When comparing the CUDA code and migrated SYCL code, we can see that there are some 1:1 equivalent calls, which are listed below in the table:

| Functionality|CUDA|SYCL
|-|-|-
| library header file|`#include <cufft.h>`|`#include <dpct/fft_utils.hpp>`
| header file|`#include <cuda_runtime.h>`|`#include <CL/sycl.hpp>` <br> `#include <dpct/dpct.hpp>`
| Memory allocation on device| `cudaMalloc((void **)&d_h0, spectrumSize)`| `d_h0 = (sycl::float2 *)sycl::malloc_device(spectrumSize, dpct::get_default_queue()`
| FFT Data | `cufftHandle fftPlan`| `dpct::fft::fft_engine_ptr fftPlan`
| Copy memory between host and device| `cudaMemcpy(d_A, h_A, mem_size_A, cudaMemcpyHostToDevice)`| `dpct::get_default_queue().memcpy(d_A, h_A, mem_size_A).wait()`
| Execute inverse FFT to convert to spatial domain | `cufftExecC2C(fftPlan, d_ht, d_ht, CUFFT_INVERSE)`| `fftPlan->compute<sycl::float2, sycl::float2>(d_ht, d_ht, dpct::fft::fft_direction::backward)`
| Create FFT Plan| `cufftPlan2d(&fftPlan, meshSize, meshSize, CUFFT_C2C);`| ` dpct::fft::fft_engine::create(&dpct::get_default_queue(), meshSize, meshSize, dpct::fft::fft_type::complex_float_to_complex_float)`
| Free device memory allocation| `cudaFree(d_h0)` | `sycl::free(d_h0, dpct::get_default_queue())`
| Free FFT memory allocation| `cufftDestroy(fftPlan)` | `dpct::fft::fft_engine::destroy(fftPlan)`

##### The main FFT operation is done using SYCL oneMKL FFT equivalent of CUFFT API's library function as shown below:
##### FFT function to perform operation in CUDA code.
 ```// FFT data 
cufftHandle fftPlan;
// create FFT plan
checkCudaErrors(cufftPlan2d(&fftPlan, meshSize, meshSize, CUFFT_C2C));
// execute inverse FFT to convert to spatial domain
checkCudaErrors(cufftExecC2C(fftPlan, d_ht, d_ht, CUFFT_INVERSE));
```
##### oneMKL FFT function to perform operation in SYCL code:
```// FFT data
dpct::fft::fft_engine_ptr fftPlan;
// create FFT plan 
DPCT_CHECK_ERROR(fftPlan = dpct::fft::fft_engine::create(&dpct::get_default_queue(), meshSize, meshSize,dpct::fft::fft_type::complex_float_to_complex_float));
// execute inverse FFT to convert to spatial domain
checkCudaErrors(cufftExecC2C(fftPlan, d_ht, d_ht, CUFFT_INVERSE));
```


## Source Code

This section describes the location of the CUDA source and the contents of different SYCL source code directories in this project.
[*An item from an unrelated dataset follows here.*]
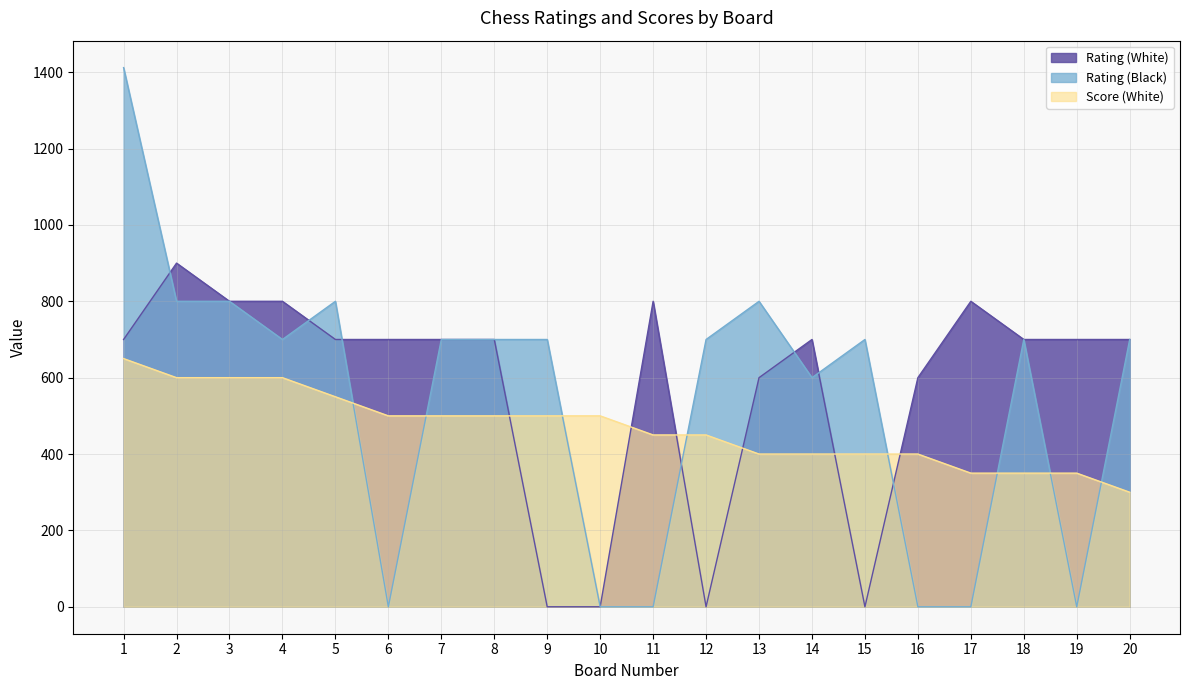

Reading left to right, extract all data points from this chart.

Rating (White): 700	900	800	800	700	700	700	700	0	0	800	0	600	700	0	600	800	700	700	700
Rating (Black): 1412	800	800	700	800	0	700	700	700	0	0	700	800	600	700	0	0	700	0	700
Score (White): 650	600	600	600	550	500	500	500	500	500	450	450	400	400	400	400	350	350	350	300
| folder name | source code description
| --- | ---
| [CUDA github](https://github.com/NVIDIA/cuda-samples/tree/master/Samples/4_CUDA_Libraries/oceanFFT) | Original CUDA Source used for migration
| dpct_output | Contains output of SYCLomatic Tool used to migrate SYCL-compliant code from CUDA code. This SYCL code has some unmigrated code that must be manually fixed to get full functionality. (The code does not functionally work as generated.)
| sycl_migrated | Contains manually migrated SYCL code from CUDA code.
<p style="background-color:#cdc"> Note: OceanFFT CUDA sample includes OpenGL feature as well, Since SYCL does not support OpenGL we do not migrate OpenGL functions.</p>


## Summary

In this module we have learnt how to migrate simple CUDA source to SYCL source to get functionality using `SYCLomatic` and then analized/optimized the SYCL source by manually coding.